While Class-A rents in the South County submarket dipped to $2.21 per square foot last quarter from $2.25 in the previous three months, Class-A office rent in that area has climbed more than 15 percent since the year-ago period.


“If there’s no major economic reversal, we see rents continuing to go up,” said Taylor Ing, senior director at CB Richard Ellis Inc. “It’s going to have to, because the construction costs are rising so rapidly. For anybody to break ground, the rent has to be higher than what we’re getting today.”


In one of the Inland Empire’s major office lease transactions last quarter, Anaheim-based Fremont Investment and Loan signed a five-year lease for 40,000 square feet in Ontario. Fremont is slated to move into its new space in January. While the office market outlook is positive, the third quarter ended with few big deals announced in the region.


“There’s good activity in the marketplace, but in terms of large transactions I think we’ll see that occur more the fourth quarter,” said Belden. “It’s just a matter of timing.”



Industrial strength


The Inland Empire remains a hotbed for industrial space this year and continued to offer more rentable industrial square footage, 291.3 million, than any other region in Los Angeles.


The vacancy rate among the area’s industrial space fell again to 4.2 percent from 5.6 percent during the April-June period and 6.6 percent for the like period a year earlier. However, sales and leasing activity was down about 1 million square feet to just over 7 million at the end of the quarter.


Belden said that while corporations consider opening new facilities outside Southern California, like Phoenix or Las Vegas, the Inland Empire’s central location often wins out.


“Thirty to 40 percent of (a company’s) immediate market is within an hour of their distribution center here,” he said. “It makes sense to be here. There’s available land, labor and transportation.”


Third quarter industrial market highlights included Crocker Logistics taking 256,275 square feet in Rancho Cucamonga for 48 months.
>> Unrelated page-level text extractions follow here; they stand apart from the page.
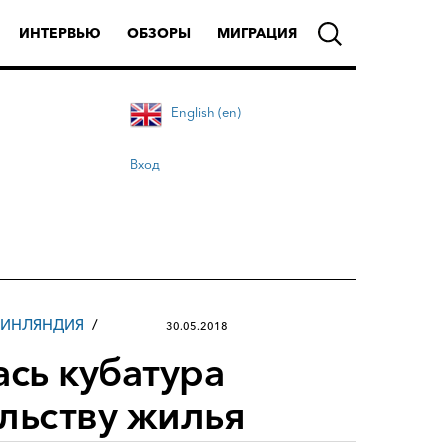
ИНТЕРВЬЮ
ОБЗОРЫ
МИГРАЦИЯ
English (en)
Вход
ИНЛЯНДИЯ
30.05.2018
сь кубатура
льству жилья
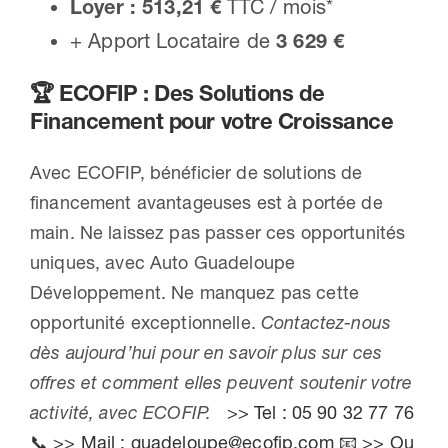
Loyer : 513,21 €
TTC / mois*
+ Apport Locataire de
3 629 €
🏆
ECOFIP : Des Solutions de
Financement pour votre Croissance
Avec ECOFIP, bénéficier de solutions de
financement avantageuses est à portée de
main. Ne laissez pas passer ces opportunités
uniques, avec Auto Guadeloupe
Développement. Ne manquez pas cette
opportunité exceptionnelle.
Contactez-nous
dès aujourd’hui pour en savoir plus sur ces
offres et comment elles peuvent soutenir votre
activité, avec ECOFIP.
>> Tel : 05 90 32 77 76
📞
>> Mail : guadeloupe@ecofip.com 📧
>> Ou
On average, a square foot of industrial space in the Inland Empire rents for 38 cents. In Montclair/Upland, it is 59 cents and industrial space in San Bernardino goes for 46 per foot per month. Not surprisingly, the Colton/Rialto submarket, which averaged about 35 cents per square foot last quarter, also had the Inland Empire’s lowest industrial vacancy: 0.06 percent, tumbling from 2.7 percent in the second quarter.


Roger Rhoades, a senior vice president in Grubb & Ellis’ industrial services group, said that while the area is lacking in large pieces of available land it is ripe with opportunities for smaller projects.


“Rialto has very little large-box development opportunities. Most of the larger pieces have been acquired,” he said. “So that opens the door for smaller developers to come in and build smaller buildings, and there is some market for that.”


In areas like Riverside, Chino and Rancho Cucamonga, the purchase market for smaller-sized industrial space is booming, with prices as high as $126 per square foot.


“The 5,000- to 10,000- to 12,000-square-foot buildings have just taken off like gangbusters,” said Rhoades. “The debt service on these buildings with 20 percent down is substantially less than what the true market rent is. So why would you not buy?”